Removing discretion here is important, given the history: Clinton’s HHS Secretary Donna Shalala killed importation right before Clinton began his new career giving paid speeches to corporate groups, including drugmakers.​​ Shalala, for her part, quickly joined the board of directors at the health insurance giant UnitedHealth Group.

That particular rogue secretary incident wasn’t some isolated occurrence: Unbound by stricter legislative mandates, President Barack Obama’s HHS Secretary Sylvia Burwell and President Joe Biden’s HHS Secretary Xavier Beccerra have refused to use existing laws to reduce the skyrocketing price of lifesaving medicines developed at government expense.

Legislators Must Actually Legislate, Especially Now

Of course, the language doesn’t fix the shortcomings of the legislation’s new Medicare drug negotiation initiative, and in preventing those negotiations from launching until 2026, lobbyists won themselves ample time to try to get the next few Congresses to repeal the program entirely.

However, the preemptive strike on a future rogue secretary represents an important and exceedingly rare thing in Democratic politics: an authentic effort to make a bill do what it purports to do.

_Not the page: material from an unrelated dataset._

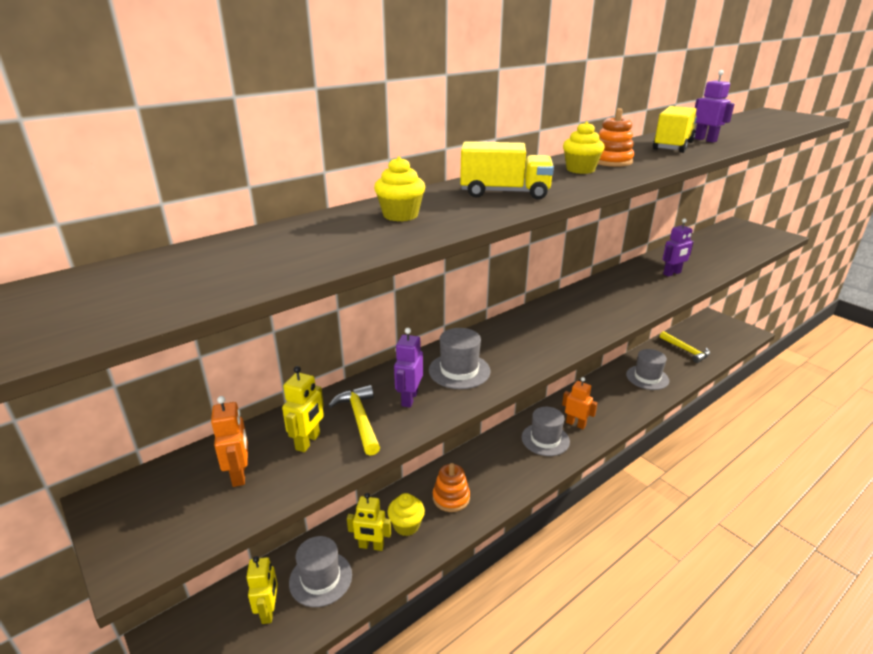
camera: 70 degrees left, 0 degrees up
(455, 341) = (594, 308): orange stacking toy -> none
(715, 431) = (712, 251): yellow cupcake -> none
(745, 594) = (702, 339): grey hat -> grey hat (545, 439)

The move recognizes that too often there is a chasm between a bill’s stated mission and its implementation, which not only undermines legislative intent, but also makes voters distrust politicians’ promises that help is actually on the way.

The attention to detail embodied by this provision is particularly critical right now, when the Supreme Court’s conservative bloc is trying to hamstring administrative agencies by preventing them from deriving regulatory and enforcement power from vague bill text.

Combating that conservative crusade will require lawmakers to avoid giving industries or courts ways to evade or eviscerate those laws during implementation. Legislators will have to actually legislate — that is, they will need to write their bills to explicitly empower and compel the executive branch to take action.